Aguirre y la Tangentópolis española

EL CONFIDENCIAL 25/04/17
BEGOÑA VILLACíS

· Combatir la corrupción no empieza y acaba en los partidos políticos, combatir el engaño exige una sociedad que se niegue a ser engañada.

En 1992 Italia vivió un cataclismo sin precedentes cuyas consecuencias más directas fueron; por un lado, el punto y final a la partitocracia nacida tras la II Guerra Mundial, y por otro, la literal disolución de los dos grandes partidos alternantes. La Tangentópolis (ciudad de los sobornos) se llevó por delante algo más que un sistema de partidos corruptos y su vastísimo entramado de mordidas, sobornos y chanchullos varios, la Tangentopolis desbordó el aguante social y el umbral de tolerancia de los italianos. Quienes se relajan asegurando que la corrupción ya no pasa factura, y casi agradeciendo esa especie de inmunización a la que conduce el bombardeo de casos descubiertos, debieran alargar la vista hacia lo ocurrido en nuestro país vecino hace no tanto tiempo.

Aguirre se marcha.
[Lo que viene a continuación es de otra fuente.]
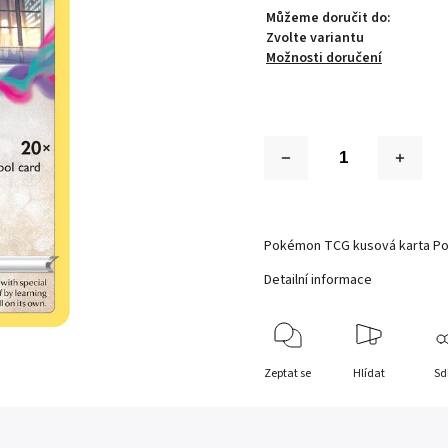
Můžeme doručit do:
Zvolte variantu
Možnosti doručení
Pokémon TCG kusová karta Po
Detailní informace
Zeptat se
Hlídat
Sd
Y a quienes hemos seguido sus idas y venidas y la historia del Partido Popular de Madrid – que alcanzó un poder casi hegemónico que abarca el final del siglo pasado y lo que llevamos de este –, esta dimisión nos suena un poco a la máxima del Gatopardo italiano: “Todo tiene que cambiar para que nada cambie”. Una frase a la que muchos políticos de aquel país se abonaron entonces, y que parece estar en el centro de la estrategia del PP ahora.
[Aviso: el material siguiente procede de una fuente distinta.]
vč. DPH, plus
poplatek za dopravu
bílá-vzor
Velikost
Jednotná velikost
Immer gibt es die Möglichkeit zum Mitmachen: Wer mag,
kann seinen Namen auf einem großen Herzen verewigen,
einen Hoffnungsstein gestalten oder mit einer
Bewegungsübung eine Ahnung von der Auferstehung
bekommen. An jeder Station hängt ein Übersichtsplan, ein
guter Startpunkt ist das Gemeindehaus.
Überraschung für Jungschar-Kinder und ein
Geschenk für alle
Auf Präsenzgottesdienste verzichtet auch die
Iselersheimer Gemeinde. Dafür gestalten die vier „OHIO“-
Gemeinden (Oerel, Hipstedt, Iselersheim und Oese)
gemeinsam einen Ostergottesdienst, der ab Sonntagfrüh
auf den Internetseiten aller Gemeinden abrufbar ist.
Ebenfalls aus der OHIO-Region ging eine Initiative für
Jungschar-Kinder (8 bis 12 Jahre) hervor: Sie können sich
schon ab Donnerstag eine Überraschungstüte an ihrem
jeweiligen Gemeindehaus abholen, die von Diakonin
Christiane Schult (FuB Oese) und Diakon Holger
“Todo tiene que cambiar para que nada cambie”

Nada muy diferente de lo que ha pasado en España. Todos los días surgen casos, indicios, sospechas. Ramificaciones y ramificaciones que obligan a los jueces a hacer mastodónticas instrucciones. Se sacrifican peones, alfiles y reinas, pero con el único objetivo de perpetuar la partida, todos se escandalizan e indignan cuando pillan al de al lado, pero nadie se atreve a decir que el problema es más general de lo que se suele decir. Ya no es el alcalde del pueblo sobornado por un voraz constructor local, ni el concejal de urbanismo de turno, sino presidentes de comunidades autónomas, vicepresidentes del gobierno, corruptos y corruptores.

El caso de Ignacio González es uno más, pero cuenta con todos los ingredientes para convertirse en la tangentópolis española. Nos faltan, eso sí, empresarios valientes y una deseable velocidad de crucero para una justicia a la que le sobran palos en las ruedas y le faltan medios, pero rozamos los tiempos en los que el gatopardismo nacional, que básicamente consiste en aguantar hasta que escampe y las aguas “vuelvan a su cauce”, resulta de todo punto insostenible. Esto no da más, esta vez sí, algo tiene que cambiar.

Y no, firmar pactos de desconfianza, en la Comunidad de Madrid, Murcia o Andalucía ni provoca ceguera, ni produce apatía, especialmente si uno se garantiza su libertad superando los acuerdos clásicos apoyo-consejería para inquietud del apoyado, poco entrenado ante este escenario y sus exigencias. Pero, por paradójico que resulte, combatir la corrupción no empieza y acaba en los partidos políticos, combatir el engaño exige una sociedad que se niegue a ser engañada.

Hace 25 años los italianos se negaron a aceptar que la corrupción era un efecto secundario de la política, eso no les garantizó mejor tino en siguientes elecciones, pero permitió recordar a los acomodados partidos del viejo continente que su viabilidad está directamente ligada a su credibilidad. Y es que, díganselo a los franceses, de vez en cuando la gente se harta y vota.